A former lawyer and state governor, Ram Nath Kovind was elected to the largely ceremonial position last week with more than 65 per cent of the vote by members of India's parliament and state assemblies
Low-caste Hindu leader Kovind sworn in as India's president
Ram Nath Kovind was sworn in as India's president on Tuesday, becoming just the second leader from the oppressed Dalit community to be elected head of state.
A former lawyer and state governor, Mr Kovind was elected to the largely ceremonial position last week with more than 65 per cent of the vote by members of India's parliament and state assemblies.
Mr Kovind, accompanied by his wife, paid respects early on Tuesday at a memorial dedicated to India's independence hero Mahatma Gandhi in New Delhi.

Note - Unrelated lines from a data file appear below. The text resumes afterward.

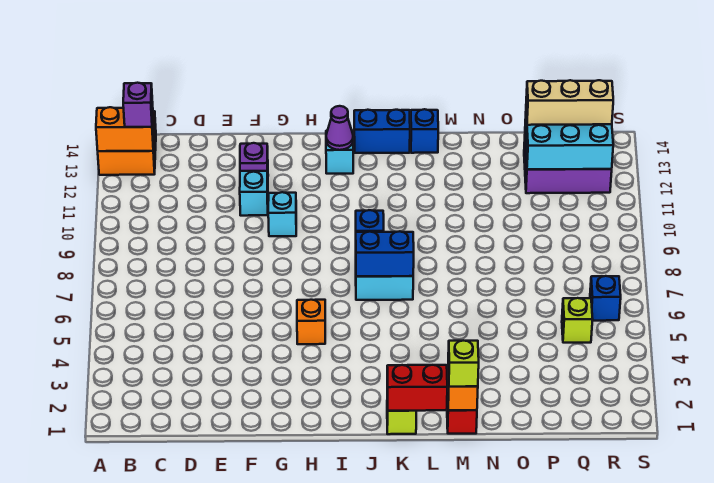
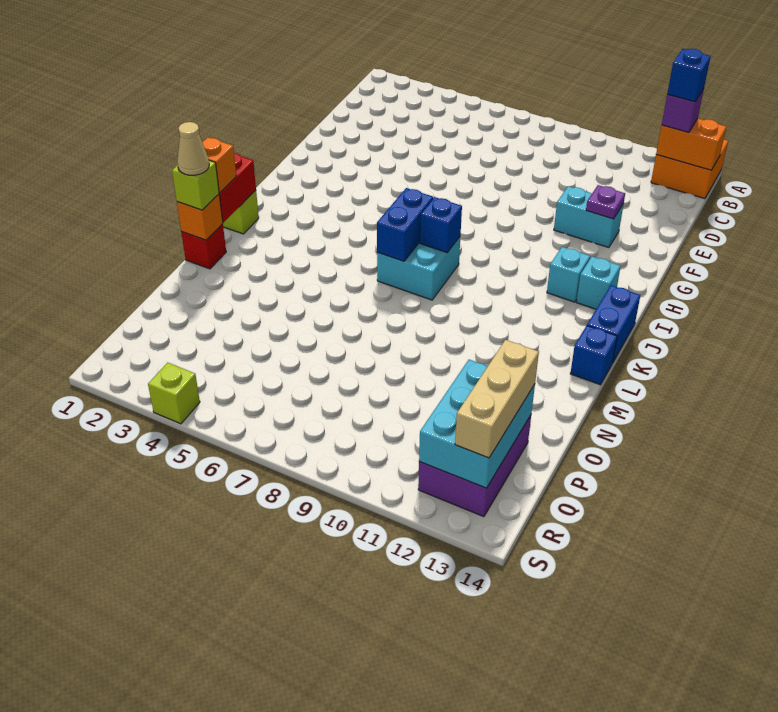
orange 1x2 brick [96,107,154,151] -> orange 1x2 brick turned to [656,119,726,170]
cyan 1x1 brick [268,192,296,236] -> cyan 1x1 brick moved to [547,247,590,302]
orange 1x1 brick [297,300,325,344] -> orange 1x1 brick moved to [202,138,236,193]
purple 1x1 cone [326,106,353,150] -> none
none -> tan 1x1 cone [177,122,209,175]
lime 1x1 brick [562,298,593,343] -> lime 1x1 brick moved to [148,363,200,424]
blue 1x1 brick [590,276,621,321] -> blue 1x1 brick moved to [667,49,711,102]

"I grew up in a mud house, in a small village. My journey has been a long one, and yet this journey is hardly mine alone. It is so telling of our nation and our society also," Mr Kovind said after taking the oath of office in parliament.
"For all its problems, it (the nation) follows that basic mantra given to us in the preamble of the constitution — of ensuring justice, liberty, equality and fraternity, and I will always continue to follow this basic mantra."
The 71-year-old was nominated by the ruling right-wing Bharatiya Janata Party in a move analysts say would help prime minister Narendra Modi tighten his grip on power and gain political capital ahead of his re-election bid in 2019.
Mr Kovind has said he will use his position to improve the lot of Dalits, a marginalised 200-million strong community once known as "untouchables" and ranked among India's poorest.
"Our diversity is the core that makes us so unique … We are so different yet so similar and united," Mr Kovind said.
India's prime minister wields executive power, but the president can send back some parliamentary bills for reconsideration and also plays a guiding role in the process of forming governments.
Mr Kovind is the second Dalit president after KR Narayan, who held the post for five years from 1997.